TASK TO CARRY OUT ▸ For the word "index", copy every line of the material that includes it.

EXTRACTED ENTRIES ▸
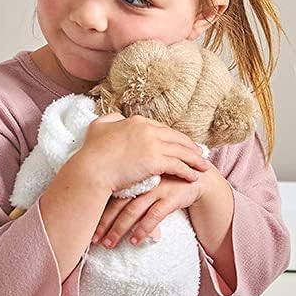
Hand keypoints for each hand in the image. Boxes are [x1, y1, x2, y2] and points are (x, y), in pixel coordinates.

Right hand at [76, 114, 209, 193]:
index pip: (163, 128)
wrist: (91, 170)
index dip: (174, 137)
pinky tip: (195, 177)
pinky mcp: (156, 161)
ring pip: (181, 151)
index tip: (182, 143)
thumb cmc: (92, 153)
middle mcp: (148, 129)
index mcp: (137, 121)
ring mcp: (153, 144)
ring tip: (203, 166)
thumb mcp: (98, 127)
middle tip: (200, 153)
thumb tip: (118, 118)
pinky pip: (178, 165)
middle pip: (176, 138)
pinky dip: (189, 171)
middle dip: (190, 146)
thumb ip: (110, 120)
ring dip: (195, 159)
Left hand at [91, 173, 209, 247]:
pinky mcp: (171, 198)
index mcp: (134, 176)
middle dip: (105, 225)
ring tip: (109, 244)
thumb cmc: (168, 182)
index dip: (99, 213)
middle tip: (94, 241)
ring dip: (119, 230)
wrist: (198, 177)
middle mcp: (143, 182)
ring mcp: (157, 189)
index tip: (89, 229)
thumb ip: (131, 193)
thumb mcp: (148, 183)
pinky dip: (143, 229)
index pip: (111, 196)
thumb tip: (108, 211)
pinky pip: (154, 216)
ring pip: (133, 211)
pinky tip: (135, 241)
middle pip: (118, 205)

==

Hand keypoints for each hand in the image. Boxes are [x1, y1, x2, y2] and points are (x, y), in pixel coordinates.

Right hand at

ANSWER BOX ▸
index pip: (163, 128)
index dip: (174, 137)
index tip: (182, 143)
index mcp: (137, 121)
index mcp: (134, 176)
index dip: (99, 213)
index tip: (89, 229)
index pip: (111, 196)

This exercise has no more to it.